**WORK TO COMPLETE**
Lay out the lines below as a Markdown table with the columns "Number" and "Line", one row per line, leaving out any blank lines.

**SOURCE DATA**
/---

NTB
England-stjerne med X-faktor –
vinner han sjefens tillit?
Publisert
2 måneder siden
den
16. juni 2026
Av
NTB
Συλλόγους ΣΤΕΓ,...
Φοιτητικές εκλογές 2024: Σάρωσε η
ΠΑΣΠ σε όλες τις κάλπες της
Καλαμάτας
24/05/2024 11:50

\---

**FINAL ANSWER**
| Number | Line |
|---|---|
| 1 | NTB |
| 2 | England-stjerne med X-faktor – |
| 3 | vinner han sjefens tillit? |
| 4 | Publisert |
| 5 | 2 måneder siden |
| 6 | den |
| 7 | 16. juni 2026 |
| 8 | Av |
| 9 | NTB |
| 10 | Συλλόγους ΣΤΕΓ,... |
| 11 | Φοιτητικές εκλογές 2024: Σάρωσε η |
| 12 | ΠΑΣΠ σε όλες τις κάλπες της |
| 13 | Καλαμάτας |
| 14 | 24/05/2024 11:50 |